# What is required
Your response should contain each line of the data that includes "khách".
_ _ _
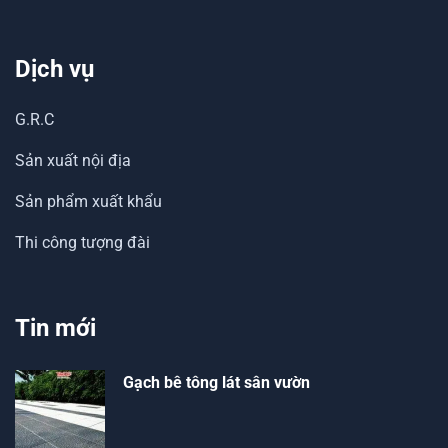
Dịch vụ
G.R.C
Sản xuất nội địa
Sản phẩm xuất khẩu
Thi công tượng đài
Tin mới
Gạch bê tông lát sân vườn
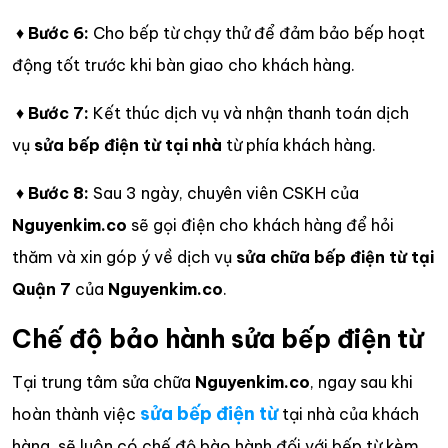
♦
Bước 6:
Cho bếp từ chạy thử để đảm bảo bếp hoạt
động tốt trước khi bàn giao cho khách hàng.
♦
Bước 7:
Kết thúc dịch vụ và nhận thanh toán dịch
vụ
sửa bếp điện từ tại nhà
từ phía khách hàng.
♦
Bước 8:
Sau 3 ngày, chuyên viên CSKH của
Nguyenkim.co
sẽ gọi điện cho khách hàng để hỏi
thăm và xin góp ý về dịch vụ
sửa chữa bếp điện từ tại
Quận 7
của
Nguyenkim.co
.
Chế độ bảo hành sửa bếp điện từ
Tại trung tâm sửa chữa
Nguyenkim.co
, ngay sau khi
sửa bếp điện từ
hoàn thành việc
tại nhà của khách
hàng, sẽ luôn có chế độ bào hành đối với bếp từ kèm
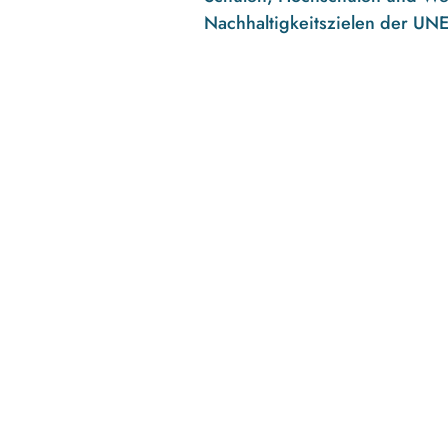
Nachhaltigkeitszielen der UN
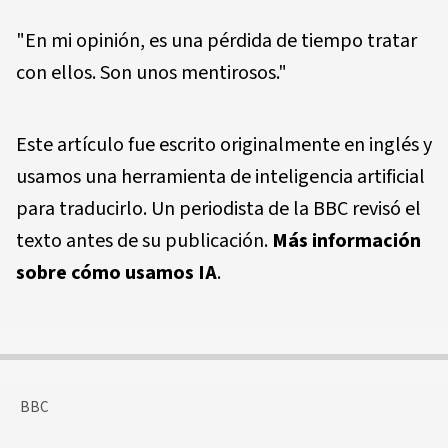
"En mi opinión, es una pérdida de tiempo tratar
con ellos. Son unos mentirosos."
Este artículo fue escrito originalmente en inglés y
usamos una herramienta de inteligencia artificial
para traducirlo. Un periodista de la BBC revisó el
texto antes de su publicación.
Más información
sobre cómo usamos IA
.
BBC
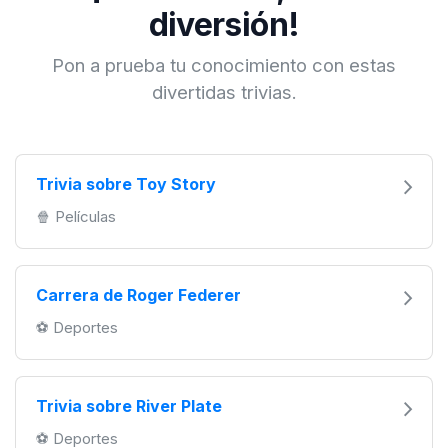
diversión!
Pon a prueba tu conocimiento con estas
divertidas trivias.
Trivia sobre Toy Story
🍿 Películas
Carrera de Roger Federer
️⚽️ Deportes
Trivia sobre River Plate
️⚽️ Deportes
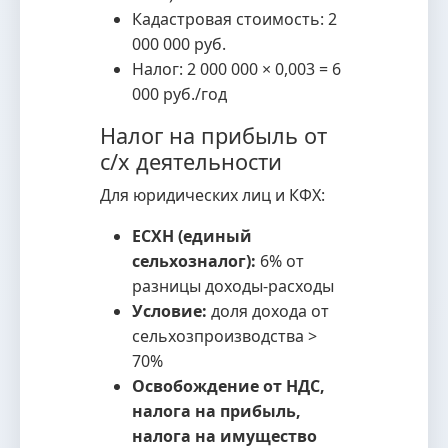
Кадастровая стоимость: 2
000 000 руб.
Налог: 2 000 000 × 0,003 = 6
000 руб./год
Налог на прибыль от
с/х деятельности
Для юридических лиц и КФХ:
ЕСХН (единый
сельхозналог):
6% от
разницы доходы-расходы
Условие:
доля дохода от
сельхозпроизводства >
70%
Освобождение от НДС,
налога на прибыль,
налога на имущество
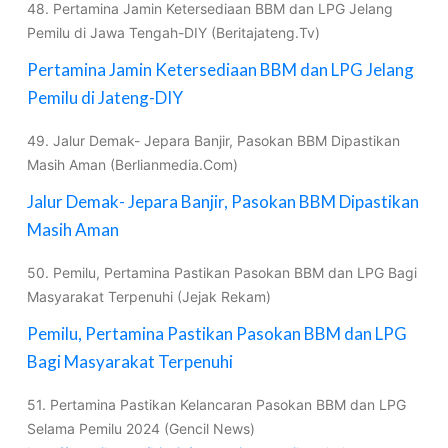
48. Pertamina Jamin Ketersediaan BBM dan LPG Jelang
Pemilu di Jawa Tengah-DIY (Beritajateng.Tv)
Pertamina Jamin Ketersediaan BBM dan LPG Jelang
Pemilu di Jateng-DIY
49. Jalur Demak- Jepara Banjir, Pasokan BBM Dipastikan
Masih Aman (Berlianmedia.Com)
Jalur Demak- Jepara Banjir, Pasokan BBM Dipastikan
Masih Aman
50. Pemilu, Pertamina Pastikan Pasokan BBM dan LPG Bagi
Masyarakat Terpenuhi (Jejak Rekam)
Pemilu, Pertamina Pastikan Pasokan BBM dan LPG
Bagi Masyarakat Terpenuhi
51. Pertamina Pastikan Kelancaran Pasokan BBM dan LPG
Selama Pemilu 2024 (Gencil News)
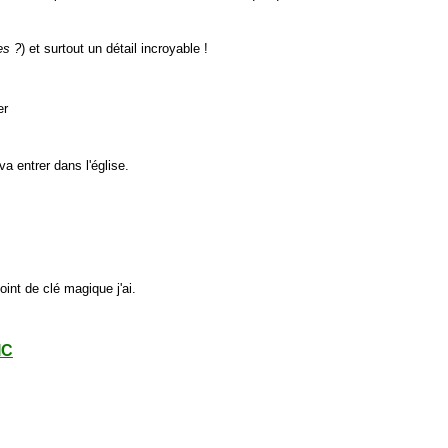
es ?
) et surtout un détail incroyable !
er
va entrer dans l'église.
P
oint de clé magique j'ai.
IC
_ _ _
# Response area
động tốt trước khi bàn giao cho khách hàng.
từ phía khách hàng.
sẽ gọi điện cho khách hàng để hỏi
tại nhà của khách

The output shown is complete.